Peripheral markers of brain damage and blood-brain barrier dysfunction

Abstract

Purpose: Occurrence of brain damage is frequently associated with abnormal blood-brain barrier (BBB) function. Two brain-specific proteins, S100beta and neuron-specific enolase (NSE) are released systemically in a variety of neurological diseases, but S100beta levels sometimes rise in the absence of neuronal damage, suggesting that S100beta is a marker of BBB rather than neuronal damage.

Methods: We measured both proteins in the serum of patients undergoing iatrogenic BBB disruption with intrarterial mannitol, followed by chemotherapy.

Results: Serum S100beta increased significantly after mannitol infusion (p<0.05) while NSE did not. Furthermore, in a model of intracerebral hemorrhage, S100beta increases in CSF did not lead to serum changes at a time when the BBB was intact. Modeling of S100beta release from the CNS suggested that low (<0.34 ng/ml) serum levels of S100beta are consistent with BBB opening without CNS damage, while larger increases imply synthesis and release from presumable damaged glia.

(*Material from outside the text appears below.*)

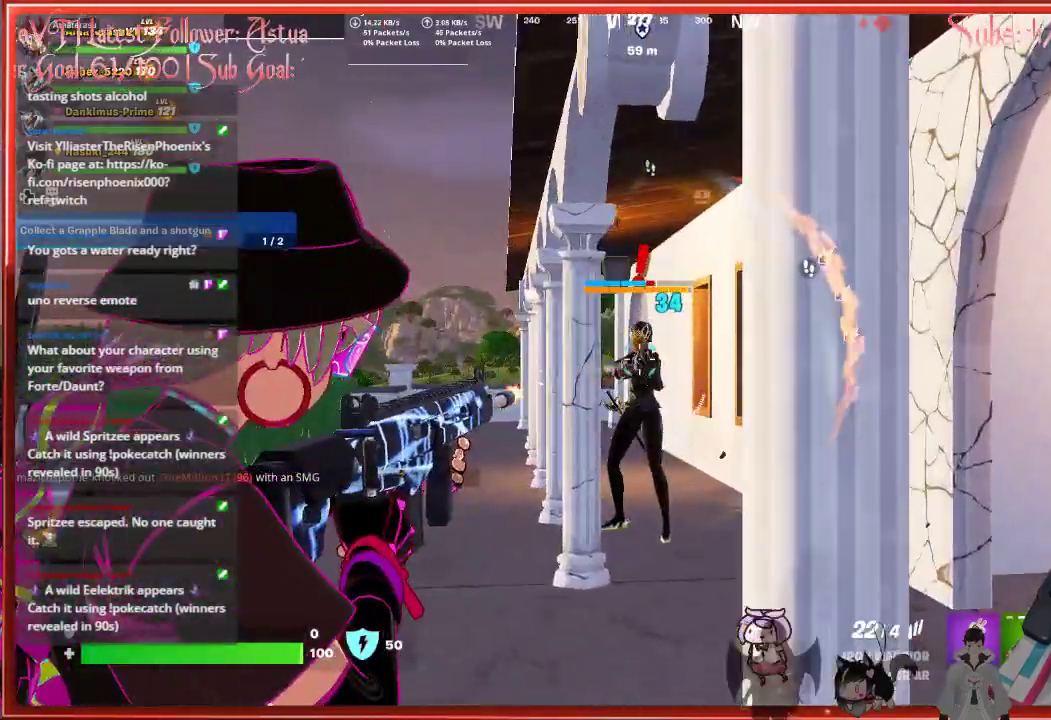
{"buttons": ["L2", "R2"], "left_stick": "up", "right_stick": "center", "events": [[17, "R2", "up"], [150, "R2", "down"], [183, "right_stick", "center"], [267, "R2", "up"], [417, "R2", "down"]]}
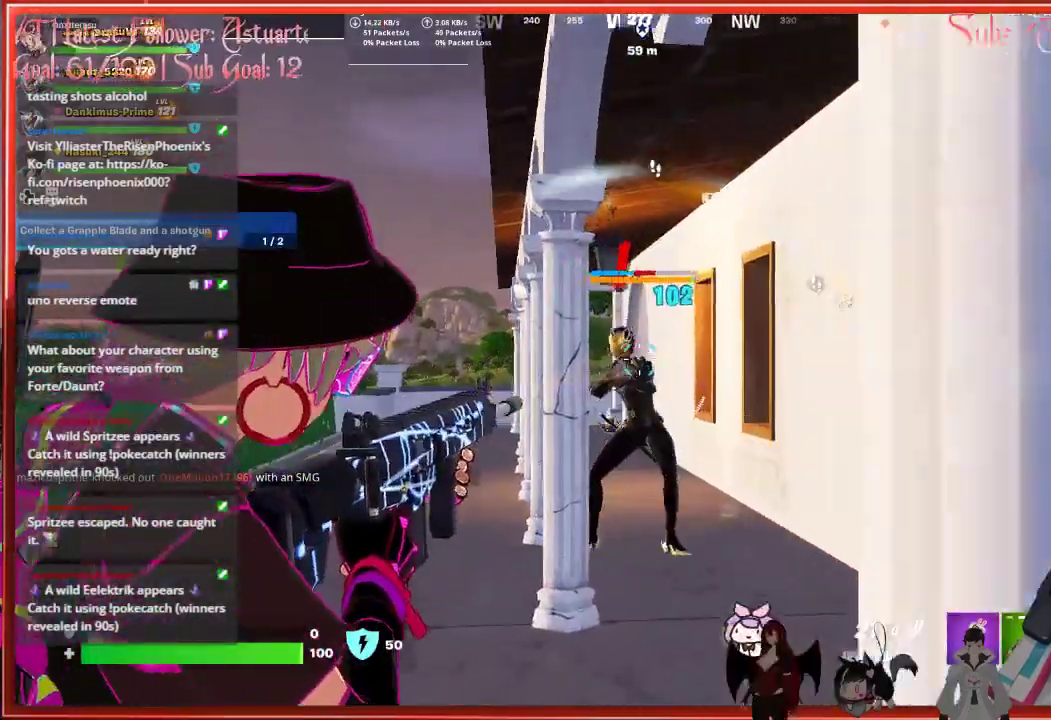
{"buttons": ["L2"], "left_stick": "up-right", "right_stick": "down-right", "events": [[33, "R2", "up"], [150, "R2", "down"], [250, "R2", "up"], [250, "right_stick", "down"], [350, "R2", "down"], [367, "right_stick", "down-right"], [400, "left_stick", "up-right"], [483, "R2", "up"]]}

Conclusions: Thus, S100beta in serum is an early marker of BBB openings that may precede neuronal damage and may influence therapeutic strategies. Secondary, massive elevations in S100beta are indicators of prior brain damage and bear clinical significance as predictors of poor outcome or diagnostic means to differentiate extensive damage from minor, transient impairment.

Fig. 1

Relationship between perivascular glia, neurons and cerebral blood vessels: distribution of immunoreactivity for astrocyte-specific markers S100β and GFAP. A) GFAP immunoreactivity (red), neuronal cell bodies (green) and capillaries in the rat hippocampus. The enlargements in the insets show capillaries and arterioles clearly outlined by GFAP immunoreactivity, emphasizing the proximity of perivascular glia to the lumen. B) GFAP immunoreactivity outlines large penetrating pial vessels in human cortex. C) S100β immunoreactivity (in red) co-localizes with intracellular GFAP (in green).

Fig. 2

S100β levels in serum correlate with BBB opening in the absence of neuronal damage. A) Serum levels of S100β rise as a result of osmotic opening of the blood-brain barrier, not of ongoing neuronal damage. The bar graph shows mean serum levels of S100β assessed after 32 blood-brain barrier disruptions in five patients. Also shown are mean serum levels of NSE measured in 18 openings (n = 3 patients). Error bars show standard error of the mean. Results show that S100β levels increased after the administration of intra-arterial mannitol and remained elevated, whereas levels of NSE did not change significantly. * indicates level was significantly different from level at induction, and # indicates level was significantly different from level at methotrexate administration (p < 0.05; paired t-test). B) Interpretation of results; see text for details.

Fig. 3

S100β levels after BBB disruption. A) Sigmoidal (Boltzmann) fit of S100β_serum levels measured after hemispheric BBBD. The average of 36 openings is shown reflecting leakage produced by opening of the BBB of one hemisphere. The asymptotic value determined was 0.176 ng/ml. B) Tri-dimensional representation of Eq. (2). The initial values of S100β_serum and S100β_CSF were 0.05 and 2 ng/ml respectively. Note that S100β_s−s obtained after hemispheric BBB disruption depend on both CSF and blood volumes. Similar plots were constructed at different S100β_CSF levels to estimate the contribution of neuronal damage to plasma levels (box 3 Fig. 3C) under conditions of breached BBB. C) shows the results of these calculations (see Eq. (3).

Fig. 4

S100β levels after intracerebral hemorrhage. A) FITC-labeled albumin is sequestered intraluminally 2 hrs after bilateral injection of autologous blood (as indicated in B). Note that even in close proximity of the clot (outlined by a dashed line) the BBB remained intact. BBB integrity was observed in both evacuated and non-evacuated hemispheres. B) Lack of correlation of S100β_serum with S100β_CSF after experimental intracerebral hemorrhage. Note that significant increases of CSF S100β were not accompanied by comparable changes in serum levels. The mean of six experiments is shown; * indicates p < 0.02. C) Interpretation of results. Under conditions of intact BBB, extravasation of biochemical markers of brain damage is limited by the low transendothelial permeability to macromolecules. Therefore, neuronal damage precedes appearance in peripheral blood of any proteic marker of brain damage. The latter will extravasate into plasma at later times if the BBB is breached.